__INPUT ROWS__
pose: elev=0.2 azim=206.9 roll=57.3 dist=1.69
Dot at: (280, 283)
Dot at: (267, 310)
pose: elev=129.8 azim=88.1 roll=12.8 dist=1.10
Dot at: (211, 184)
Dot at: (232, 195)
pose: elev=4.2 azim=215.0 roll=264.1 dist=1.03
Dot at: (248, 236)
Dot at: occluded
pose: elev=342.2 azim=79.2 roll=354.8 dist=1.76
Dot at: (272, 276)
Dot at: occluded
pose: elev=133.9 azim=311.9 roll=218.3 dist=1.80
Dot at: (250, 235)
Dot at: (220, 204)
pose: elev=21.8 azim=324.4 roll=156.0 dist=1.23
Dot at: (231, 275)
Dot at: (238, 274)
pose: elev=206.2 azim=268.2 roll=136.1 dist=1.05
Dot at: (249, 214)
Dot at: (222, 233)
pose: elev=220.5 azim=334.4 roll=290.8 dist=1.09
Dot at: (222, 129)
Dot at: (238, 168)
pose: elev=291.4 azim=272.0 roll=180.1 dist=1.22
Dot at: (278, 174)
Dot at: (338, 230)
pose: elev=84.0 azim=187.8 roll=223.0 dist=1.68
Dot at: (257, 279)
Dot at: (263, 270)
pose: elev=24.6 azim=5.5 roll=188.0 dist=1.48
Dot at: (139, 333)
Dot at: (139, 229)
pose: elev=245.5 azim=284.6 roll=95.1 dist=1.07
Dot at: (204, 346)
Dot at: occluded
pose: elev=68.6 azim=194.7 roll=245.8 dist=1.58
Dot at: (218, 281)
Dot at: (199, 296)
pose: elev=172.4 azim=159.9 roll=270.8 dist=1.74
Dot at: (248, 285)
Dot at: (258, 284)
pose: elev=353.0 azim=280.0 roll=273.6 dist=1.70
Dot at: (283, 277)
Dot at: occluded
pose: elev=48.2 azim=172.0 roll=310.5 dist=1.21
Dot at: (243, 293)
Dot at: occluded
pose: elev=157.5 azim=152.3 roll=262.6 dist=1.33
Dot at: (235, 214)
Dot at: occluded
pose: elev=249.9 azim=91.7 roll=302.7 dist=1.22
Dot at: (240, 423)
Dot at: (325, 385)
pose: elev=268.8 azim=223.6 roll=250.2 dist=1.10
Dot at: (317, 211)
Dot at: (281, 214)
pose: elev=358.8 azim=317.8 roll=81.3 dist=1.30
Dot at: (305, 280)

__TASK TO CARRY OUT__
Rewrite all of the rows above, changing every "pose" to "camera" and leaving everything else as it is.

__TASK OUTPUT__
camera: elev=0.2 azim=206.9 roll=57.3 dist=1.69
Dot at: (280, 283)
Dot at: (267, 310)
camera: elev=129.8 azim=88.1 roll=12.8 dist=1.10
Dot at: (211, 184)
Dot at: (232, 195)
camera: elev=4.2 azim=215.0 roll=264.1 dist=1.03
Dot at: (248, 236)
Dot at: occluded
camera: elev=342.2 azim=79.2 roll=354.8 dist=1.76
Dot at: (272, 276)
Dot at: occluded
camera: elev=133.9 azim=311.9 roll=218.3 dist=1.80
Dot at: (250, 235)
Dot at: (220, 204)
camera: elev=21.8 azim=324.4 roll=156.0 dist=1.23
Dot at: (231, 275)
Dot at: (238, 274)
camera: elev=206.2 azim=268.2 roll=136.1 dist=1.05
Dot at: (249, 214)
Dot at: (222, 233)
camera: elev=220.5 azim=334.4 roll=290.8 dist=1.09
Dot at: (222, 129)
Dot at: (238, 168)
camera: elev=291.4 azim=272.0 roll=180.1 dist=1.22
Dot at: (278, 174)
Dot at: (338, 230)
camera: elev=84.0 azim=187.8 roll=223.0 dist=1.68
Dot at: (257, 279)
Dot at: (263, 270)
camera: elev=24.6 azim=5.5 roll=188.0 dist=1.48
Dot at: (139, 333)
Dot at: (139, 229)
camera: elev=245.5 azim=284.6 roll=95.1 dist=1.07
Dot at: (204, 346)
Dot at: occluded
camera: elev=68.6 azim=194.7 roll=245.8 dist=1.58
Dot at: (218, 281)
Dot at: (199, 296)
camera: elev=172.4 azim=159.9 roll=270.8 dist=1.74
Dot at: (248, 285)
Dot at: (258, 284)
camera: elev=353.0 azim=280.0 roll=273.6 dist=1.70
Dot at: (283, 277)
Dot at: occluded
camera: elev=48.2 azim=172.0 roll=310.5 dist=1.21
Dot at: (243, 293)
Dot at: occluded
camera: elev=157.5 azim=152.3 roll=262.6 dist=1.33
Dot at: (235, 214)
Dot at: occluded
camera: elev=249.9 azim=91.7 roll=302.7 dist=1.22
Dot at: (240, 423)
Dot at: (325, 385)
camera: elev=268.8 azim=223.6 roll=250.2 dist=1.10
Dot at: (317, 211)
Dot at: (281, 214)
camera: elev=358.8 azim=317.8 roll=81.3 dist=1.30
Dot at: (305, 280)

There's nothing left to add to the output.